--- The data ---

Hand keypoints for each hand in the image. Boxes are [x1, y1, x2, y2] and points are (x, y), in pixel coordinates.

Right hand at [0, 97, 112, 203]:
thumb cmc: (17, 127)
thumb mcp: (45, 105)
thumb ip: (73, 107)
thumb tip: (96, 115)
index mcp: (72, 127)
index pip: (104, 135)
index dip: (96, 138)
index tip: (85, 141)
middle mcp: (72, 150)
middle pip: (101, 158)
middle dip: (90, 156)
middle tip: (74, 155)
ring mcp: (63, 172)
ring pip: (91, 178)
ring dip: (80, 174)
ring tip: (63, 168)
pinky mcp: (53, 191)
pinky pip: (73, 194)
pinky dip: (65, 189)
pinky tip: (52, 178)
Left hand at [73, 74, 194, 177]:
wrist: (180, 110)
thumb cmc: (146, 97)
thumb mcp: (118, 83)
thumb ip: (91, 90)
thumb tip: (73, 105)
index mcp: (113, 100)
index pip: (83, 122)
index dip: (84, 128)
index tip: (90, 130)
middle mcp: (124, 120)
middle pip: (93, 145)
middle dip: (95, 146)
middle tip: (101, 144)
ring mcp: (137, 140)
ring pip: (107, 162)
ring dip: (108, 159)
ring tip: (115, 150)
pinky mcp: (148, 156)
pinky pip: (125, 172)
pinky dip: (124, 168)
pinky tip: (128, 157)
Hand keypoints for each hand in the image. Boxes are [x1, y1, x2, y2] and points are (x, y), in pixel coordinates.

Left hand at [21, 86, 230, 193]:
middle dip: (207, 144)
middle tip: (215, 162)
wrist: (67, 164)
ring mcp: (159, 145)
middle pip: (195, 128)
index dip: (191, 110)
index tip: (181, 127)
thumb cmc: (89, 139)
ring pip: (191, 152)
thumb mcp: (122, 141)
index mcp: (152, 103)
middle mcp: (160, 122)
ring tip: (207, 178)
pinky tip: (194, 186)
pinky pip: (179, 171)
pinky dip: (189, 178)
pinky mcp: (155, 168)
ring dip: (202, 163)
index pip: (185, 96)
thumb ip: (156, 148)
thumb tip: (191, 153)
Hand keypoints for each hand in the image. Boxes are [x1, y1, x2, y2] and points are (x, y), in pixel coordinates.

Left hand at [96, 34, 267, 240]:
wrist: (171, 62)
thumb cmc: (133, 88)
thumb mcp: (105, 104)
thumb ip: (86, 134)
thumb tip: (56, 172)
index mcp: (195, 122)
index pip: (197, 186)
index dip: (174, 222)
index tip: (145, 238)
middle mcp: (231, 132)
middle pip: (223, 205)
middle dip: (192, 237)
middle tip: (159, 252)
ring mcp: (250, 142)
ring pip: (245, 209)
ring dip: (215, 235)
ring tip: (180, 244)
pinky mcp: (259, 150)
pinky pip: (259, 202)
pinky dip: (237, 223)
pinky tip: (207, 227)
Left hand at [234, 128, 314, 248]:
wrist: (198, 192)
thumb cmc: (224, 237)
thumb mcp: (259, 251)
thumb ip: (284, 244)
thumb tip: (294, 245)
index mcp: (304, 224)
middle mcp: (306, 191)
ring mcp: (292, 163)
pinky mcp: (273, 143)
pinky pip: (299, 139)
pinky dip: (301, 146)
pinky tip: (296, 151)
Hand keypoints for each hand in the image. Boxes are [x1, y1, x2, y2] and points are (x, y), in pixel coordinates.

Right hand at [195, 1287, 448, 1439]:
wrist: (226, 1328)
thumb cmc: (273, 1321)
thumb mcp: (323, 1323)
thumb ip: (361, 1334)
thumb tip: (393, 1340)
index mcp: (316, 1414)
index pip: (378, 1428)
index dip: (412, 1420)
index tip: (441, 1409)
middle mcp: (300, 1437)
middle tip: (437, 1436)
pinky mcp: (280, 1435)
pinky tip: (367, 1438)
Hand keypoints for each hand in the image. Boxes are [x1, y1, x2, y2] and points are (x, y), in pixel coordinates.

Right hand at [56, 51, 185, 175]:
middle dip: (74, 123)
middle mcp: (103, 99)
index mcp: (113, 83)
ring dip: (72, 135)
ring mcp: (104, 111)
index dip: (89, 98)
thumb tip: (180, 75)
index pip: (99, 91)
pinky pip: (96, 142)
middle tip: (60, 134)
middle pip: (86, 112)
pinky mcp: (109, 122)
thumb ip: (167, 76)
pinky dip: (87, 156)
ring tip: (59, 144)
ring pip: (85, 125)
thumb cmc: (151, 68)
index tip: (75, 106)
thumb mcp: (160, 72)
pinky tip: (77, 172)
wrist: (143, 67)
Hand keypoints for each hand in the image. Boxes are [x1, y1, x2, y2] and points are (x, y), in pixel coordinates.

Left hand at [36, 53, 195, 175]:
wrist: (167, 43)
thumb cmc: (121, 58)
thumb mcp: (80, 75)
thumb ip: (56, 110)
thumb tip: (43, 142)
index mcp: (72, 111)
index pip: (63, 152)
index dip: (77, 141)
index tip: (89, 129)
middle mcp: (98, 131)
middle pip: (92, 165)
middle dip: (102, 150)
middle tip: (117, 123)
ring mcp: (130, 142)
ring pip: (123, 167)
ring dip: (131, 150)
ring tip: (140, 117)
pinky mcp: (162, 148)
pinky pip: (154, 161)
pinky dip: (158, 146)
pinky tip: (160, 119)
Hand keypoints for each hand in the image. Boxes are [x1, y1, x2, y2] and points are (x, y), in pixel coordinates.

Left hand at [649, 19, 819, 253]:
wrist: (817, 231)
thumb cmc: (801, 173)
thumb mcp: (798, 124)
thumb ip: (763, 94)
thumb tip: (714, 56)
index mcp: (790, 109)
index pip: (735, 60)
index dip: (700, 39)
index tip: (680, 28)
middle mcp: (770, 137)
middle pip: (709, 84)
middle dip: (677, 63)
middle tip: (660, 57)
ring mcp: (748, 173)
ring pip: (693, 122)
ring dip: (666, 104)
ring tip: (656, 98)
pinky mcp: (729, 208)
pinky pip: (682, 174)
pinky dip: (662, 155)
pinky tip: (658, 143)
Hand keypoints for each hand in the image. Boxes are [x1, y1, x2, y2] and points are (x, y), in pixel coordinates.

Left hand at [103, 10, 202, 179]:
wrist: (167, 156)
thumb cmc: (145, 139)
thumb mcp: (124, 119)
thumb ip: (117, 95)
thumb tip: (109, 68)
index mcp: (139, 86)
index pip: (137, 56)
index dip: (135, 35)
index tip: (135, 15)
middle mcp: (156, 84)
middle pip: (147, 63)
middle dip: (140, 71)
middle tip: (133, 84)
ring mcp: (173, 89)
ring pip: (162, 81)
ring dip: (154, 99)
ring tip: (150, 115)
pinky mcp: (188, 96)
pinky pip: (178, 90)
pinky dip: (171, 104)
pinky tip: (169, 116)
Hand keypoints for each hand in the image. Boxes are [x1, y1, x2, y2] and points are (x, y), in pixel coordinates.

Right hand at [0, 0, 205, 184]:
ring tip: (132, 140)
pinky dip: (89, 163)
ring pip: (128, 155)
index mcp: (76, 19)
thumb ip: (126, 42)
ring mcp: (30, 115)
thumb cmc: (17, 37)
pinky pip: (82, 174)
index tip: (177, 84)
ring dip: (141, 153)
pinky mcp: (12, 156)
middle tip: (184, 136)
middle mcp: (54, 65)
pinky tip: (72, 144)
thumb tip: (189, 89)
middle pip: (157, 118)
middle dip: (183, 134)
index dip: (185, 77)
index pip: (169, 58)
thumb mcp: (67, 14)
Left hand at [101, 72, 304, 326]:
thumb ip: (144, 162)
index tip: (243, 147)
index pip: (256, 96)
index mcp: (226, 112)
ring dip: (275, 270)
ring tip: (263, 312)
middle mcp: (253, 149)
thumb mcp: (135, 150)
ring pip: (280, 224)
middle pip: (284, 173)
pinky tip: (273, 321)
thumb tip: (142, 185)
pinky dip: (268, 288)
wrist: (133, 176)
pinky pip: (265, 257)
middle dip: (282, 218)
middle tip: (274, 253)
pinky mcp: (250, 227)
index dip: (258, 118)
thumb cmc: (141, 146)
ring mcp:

---

Try it — The range runs from the line above containing "wrist: (817, 231)" to the line containing "ring dip: (154, 99)", inclusive. Restate those lines word for word and no others.

The answer —
wrist: (817, 231)
thumb cmc: (801, 173)
thumb mcp: (798, 124)
thumb ip: (763, 94)
thumb tip: (714, 56)
index mcp: (790, 109)
index pip: (735, 60)
index dip: (700, 39)
index tip: (680, 28)
middle mcp: (770, 137)
middle pip: (709, 84)
middle dip: (677, 63)
middle tip: (660, 57)
ring mcp: (748, 173)
ring pip: (693, 122)
ring dip: (666, 104)
ring tip: (656, 98)
pinky mcp: (729, 208)
pinky pip: (682, 174)
pinky dip: (662, 155)
pinky tip: (658, 143)
Hand keypoints for each hand in the image. Boxes are [x1, y1, x2, y2] and points are (x, y), in pixel coordinates.

Left hand at [103, 10, 202, 179]:
wrist: (167, 156)
thumb cmc: (145, 139)
thumb mcp: (124, 119)
thumb ip: (117, 95)
thumb tip: (109, 68)
index mcp: (139, 86)
index pip: (137, 56)
index dip: (135, 35)
index tip: (135, 15)
middle mcp: (156, 84)
middle pip: (147, 63)
middle dip: (140, 71)
middle tip: (133, 84)
ring mcp: (173, 89)
ring pip: (162, 81)
ring dip: (154, 99)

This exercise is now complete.